Click below to go immediately or wait for automatic redirect
📄 Abstract
Abstract: Data-Free Robustness Distillation (DFRD) aims to transfer the robustness from
the teacher to the student without accessing the training data. While existing
methods focus on overall robustness, they overlook the robust fairness issues,
leading to severe disparity of robustness across different categories. In this
paper, we find two key problems: (1) student model distilled with equal class
proportion data behaves significantly different across distinct categories; and
(2) the robustness of student model is not stable across different attacks
target. To bridge these gaps, we present the first Fairness-Enhanced data-free
Robustness Distillation (FERD) framework to adjust the proportion and
distribution of adversarial examples. For the proportion, FERD adopts a
robustness-guided class reweighting strategy to synthesize more samples for the
less robust categories, thereby improving robustness of them. For the
distribution, FERD generates complementary data samples for advanced robustness
distillation. It generates Fairness-Aware Examples (FAEs) by enforcing a
uniformity constraint on feature-level predictions, which suppress the
dominance of class-specific non-robust features, providing a more balanced
representation across all categories.
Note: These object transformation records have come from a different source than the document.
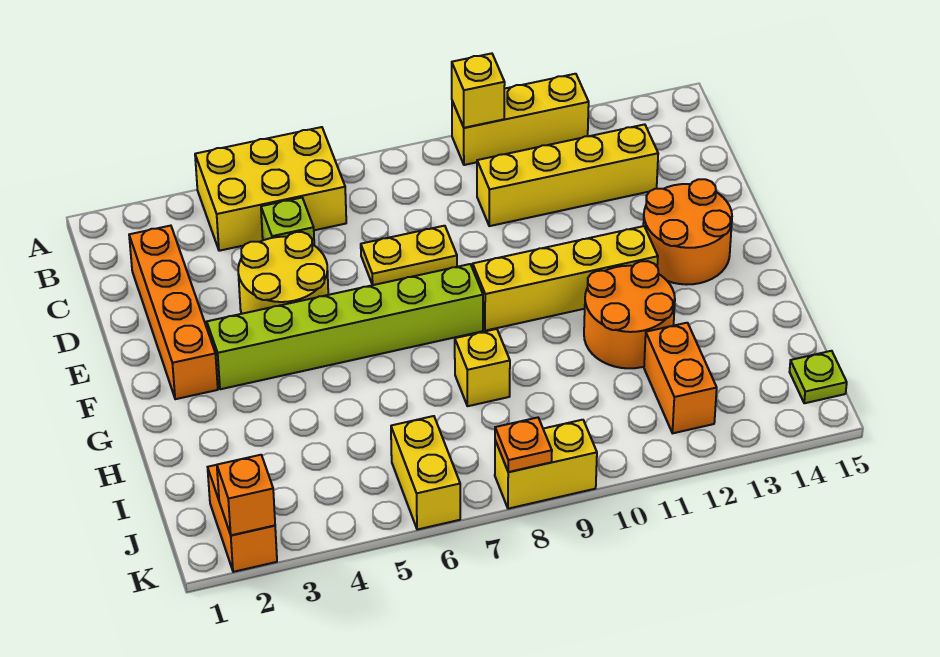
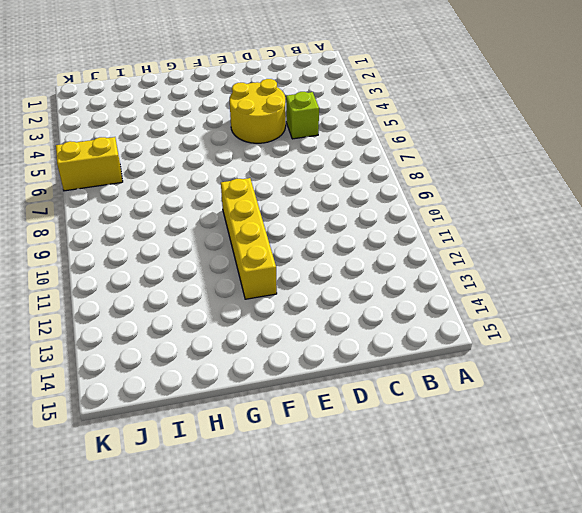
none -> yellow brick A4:B6 level 1
none -> yellow brick A10:A12 level 1
none -> orange brick C2:F2 level 1

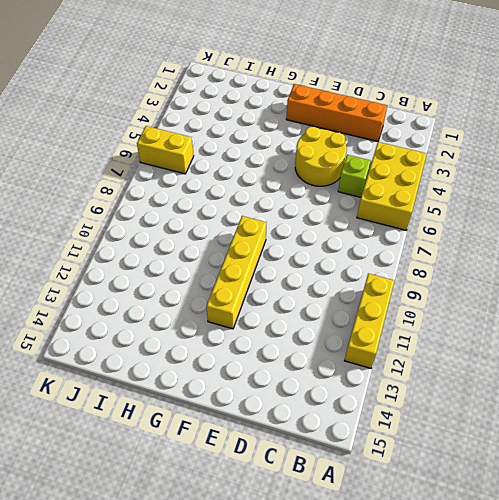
none -> yellow brick C10:C13 level 1
none -> yellow plate D7:D8 level 1
none -> orange round brick E13:F14 level 1

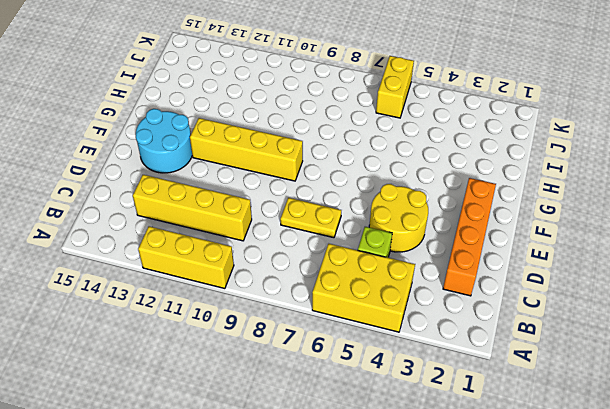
cyan round brick E13:F14 level 1 -> orange round brick E13:F14 level 1
none -> lime brick F3:F8 level 1
none -> orange round brick G11:H12 level 1
none -> yellow brick H8 level 1

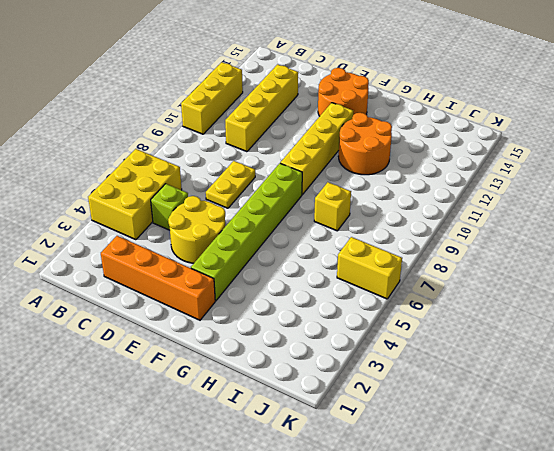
none -> orange brick I12:J12 level 1
none -> orange brick J2:K2 level 1
none -> lime plate J15 level 1

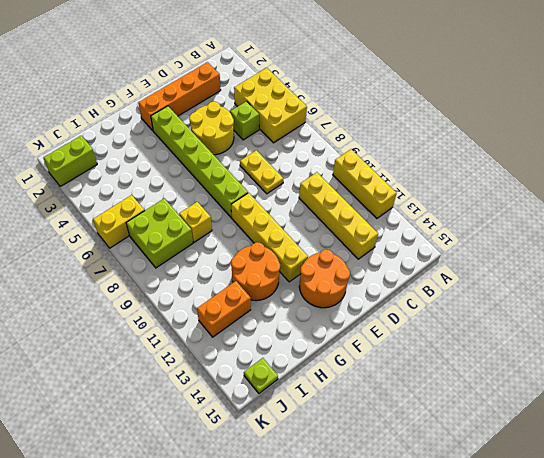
lime brick I7:J8 level 1 -> none
lime brick J2:K2 level 1 -> orange brick J2:K2 level 1
none -> yellow brick K8:K9 level 1
none -> yellow brick A10 level 2
none -> orange brick K2 level 2

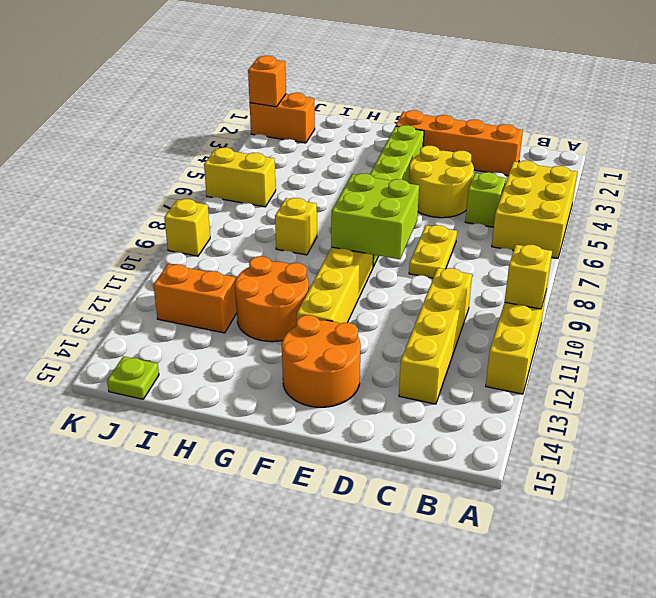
lime brick E8:F9 level 2 -> none
yellow brick K9 level 1 -> yellow brick K8:K9 level 1
none -> orange plate K8 level 2

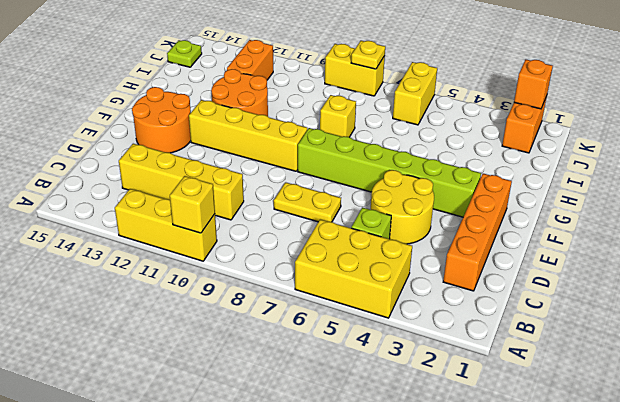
yellow plate K8 level 2 -> orange plate K8 level 2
Then, FERD constructs Uniform-Target
Adversarial Examples (UTAEs) from FAEs by applying a uniform target class
constraint to avoid biased attack directions, which distribute the attack
targets across all categories and prevents overfitting to specific vulnerable
categories. Extensive experiments on three public datasets show that FERD
achieves state-of-the-art worst-class robustness under all adversarial attack
(e.g., the worst-class robustness under FGSM and AutoAttack are improved by
15.1\% and 6.4\% using MobileNet-V2 on CIFAR-10), demonstrating superior
performance in both robustness and fairness aspects.